Funds in a 529 plan can also be used to repay up to $10,000 in student loan debt. 

No. 3: There's too much risk the money will go to waste

If there's leftover money in the account, a family member of the current beneficiary can be named without tax consequences, said Mary Morris, chief executive of Virginia529 and vice chair of the College Savings Plans Network. The definition of a family member is broad and includes the beneficiary's spouse, child, sibling or step-sibling, parents, aunts and uncles, nieces, nephews and first cousins.

"It can go up and down the family tree," Morris said. "You have a lot of flexibility."

At worst, the owner can withdraw the funds and pay taxes and a 10% penalty on the earnings portion of the account, she added.

No. 4: It will ruin my family's financial aid application

Parent-owned 529 plans are treated more favorably than student-owned assets, so while there could be an impact on aid, it will be minimal compared with the savings potential, Biar said. "It's not enough to discourage people from saving," she said.

For parents who save more than the allotted $10,000 allowance, a maximum of 5.64% of parental assets will be counted, compared with a 20% rate for student assets.

If grandparents own the 529 account, it's not considered income to the beneficiary for financial aid purposes until a withdrawal is made, Biar said. A workaround for students graduating in four years — based on how income is reported on the Free Application for Federal Student Aid — is to use the money from the grandparent's 529 account after Jan. 1 of the student's sophomore year of college. If the student plans to graduate in five years, the distribution can be made after Jan. 1 of his or her junior year to avoid financial aid impact.

No. 5: It's useless if my child gets a scholarship

Scholarships can help defer higher-education costs, but a 529 plan can be used in conjunction with them.

Often, scholarships can only be used for tuition, whereas 529s can be used for books, room and board and other qualifying expenses, Biar said.

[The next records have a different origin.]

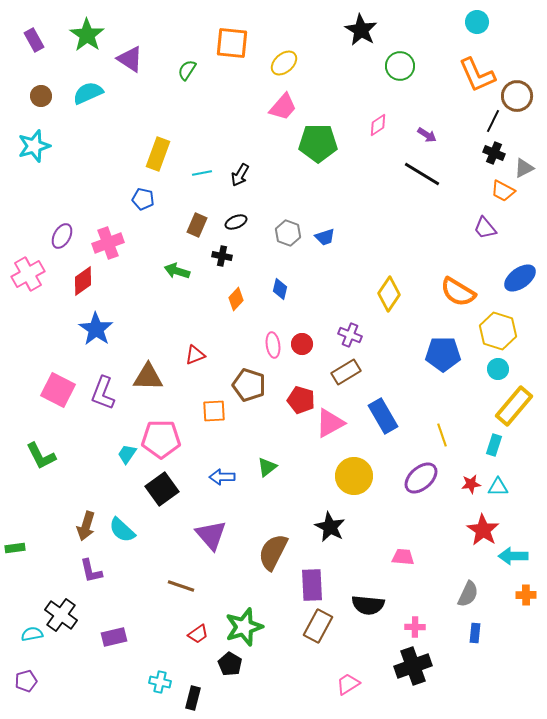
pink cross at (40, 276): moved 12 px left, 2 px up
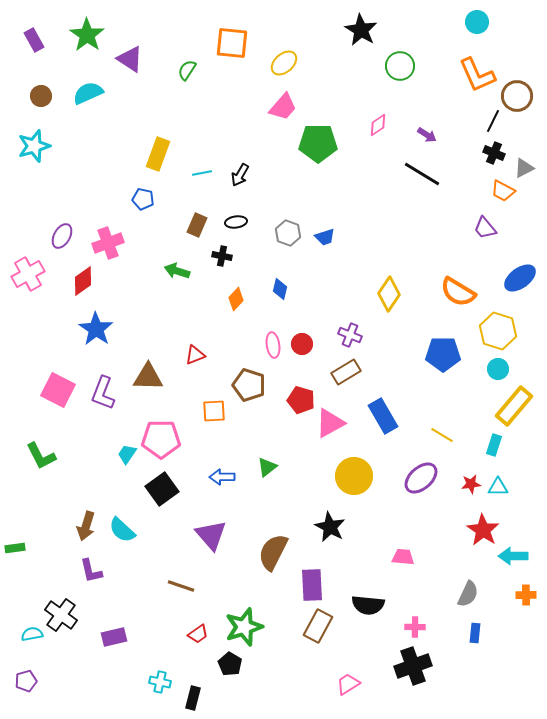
black ellipse at (236, 222): rotated 15 degrees clockwise
yellow line at (442, 435): rotated 40 degrees counterclockwise
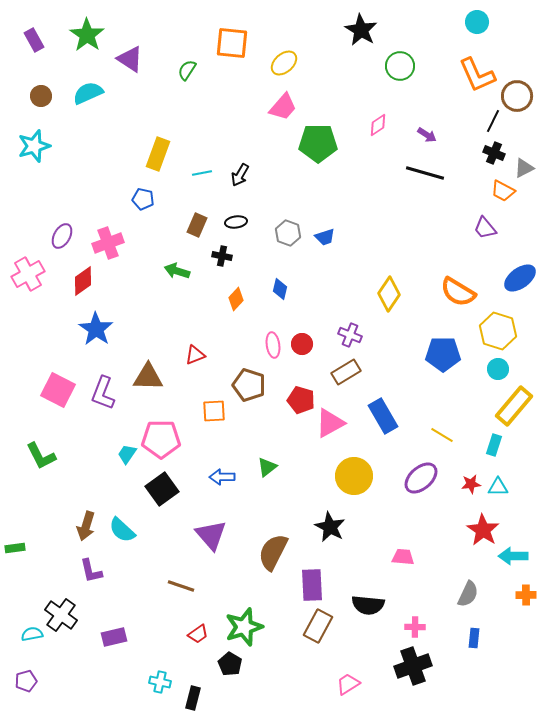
black line at (422, 174): moved 3 px right, 1 px up; rotated 15 degrees counterclockwise
blue rectangle at (475, 633): moved 1 px left, 5 px down
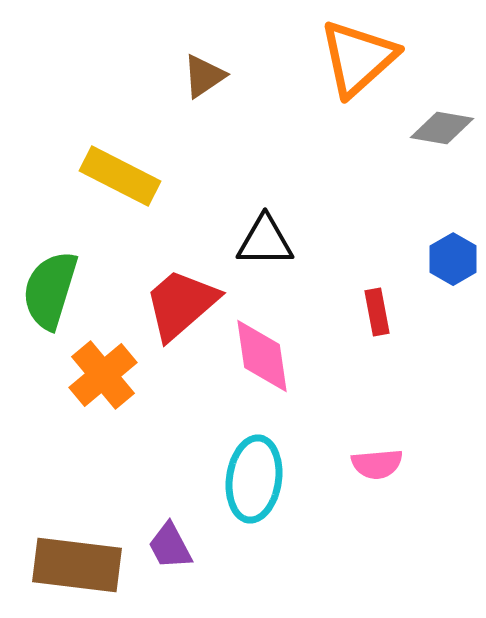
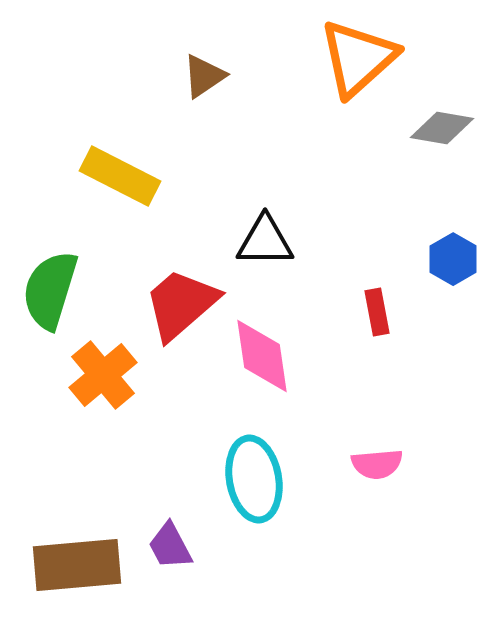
cyan ellipse: rotated 18 degrees counterclockwise
brown rectangle: rotated 12 degrees counterclockwise
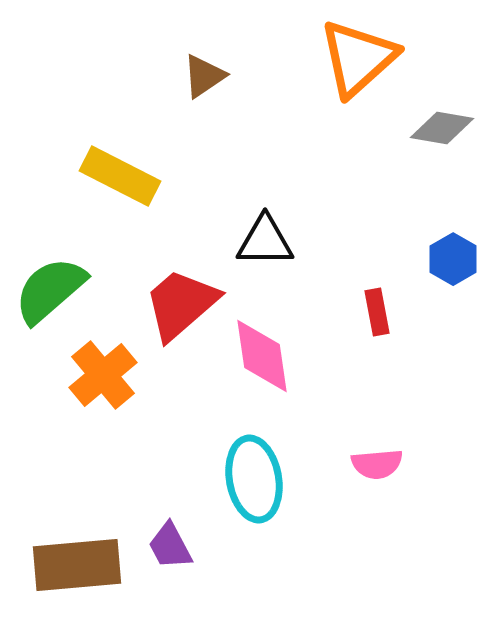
green semicircle: rotated 32 degrees clockwise
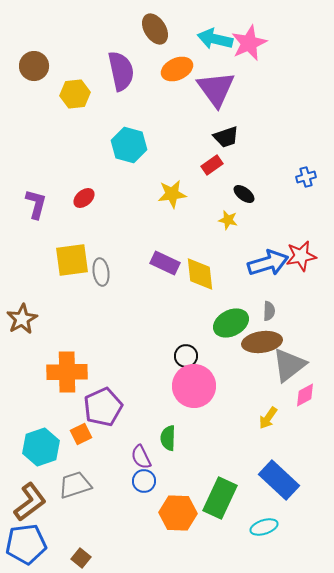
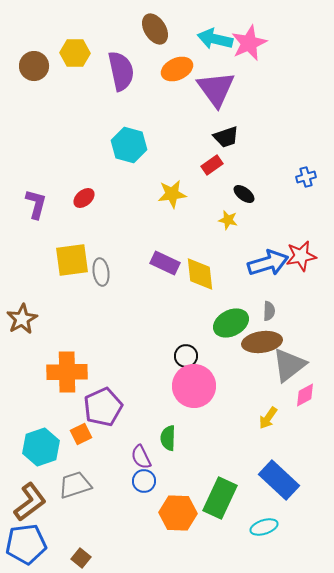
yellow hexagon at (75, 94): moved 41 px up; rotated 8 degrees clockwise
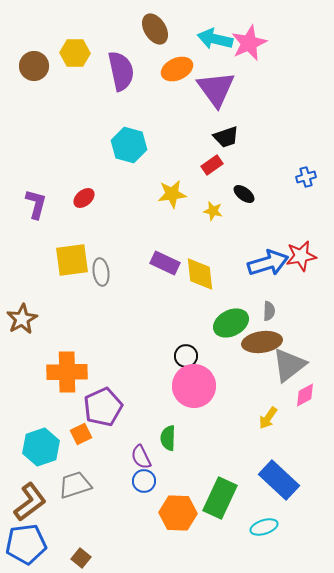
yellow star at (228, 220): moved 15 px left, 9 px up
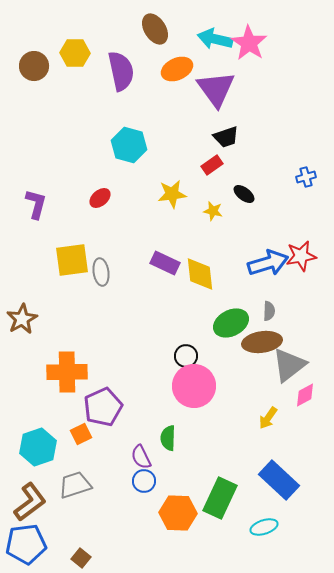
pink star at (249, 43): rotated 15 degrees counterclockwise
red ellipse at (84, 198): moved 16 px right
cyan hexagon at (41, 447): moved 3 px left
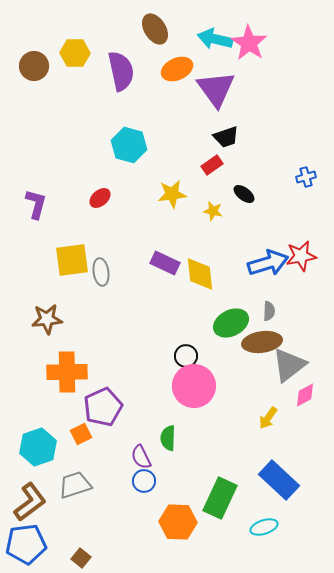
brown star at (22, 319): moved 25 px right; rotated 24 degrees clockwise
orange hexagon at (178, 513): moved 9 px down
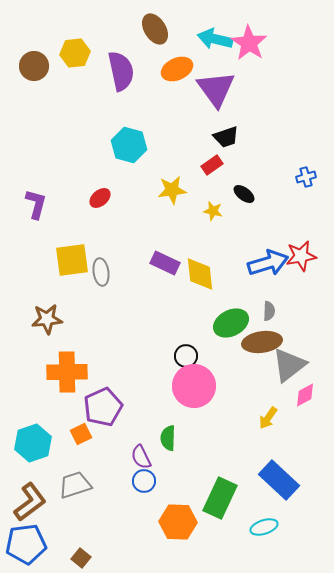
yellow hexagon at (75, 53): rotated 8 degrees counterclockwise
yellow star at (172, 194): moved 4 px up
cyan hexagon at (38, 447): moved 5 px left, 4 px up
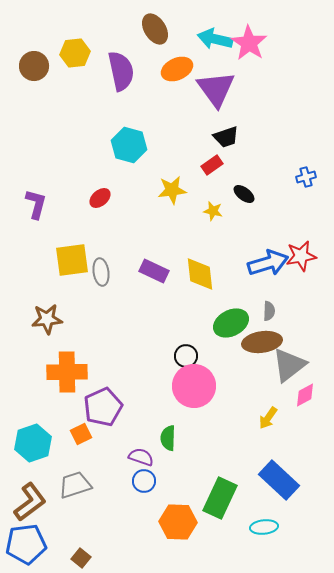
purple rectangle at (165, 263): moved 11 px left, 8 px down
purple semicircle at (141, 457): rotated 135 degrees clockwise
cyan ellipse at (264, 527): rotated 12 degrees clockwise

Leftover funds in a 529 account won't be lost since another relative can be named as beneficiary.

No. 6: Now is a bad time to start saving for college

During market turbulence, people may feel concerned about their investments tanking, or conversely, when markets are doing especially well, they can be nervous about buying too high.

The reality is, you can't time the market and now is always a good time to start saving, Frerichs said. There are multiple investment choices based on risk tolerance and time horizon, and over time, you can benefit from compounded earnings. Even ultra-conservative investors can participate. Some plans offer FDIC-insured options, for instance.

"The best day to start saving for college is yesterday. The second best day to start saving for college is today," Frerichs said.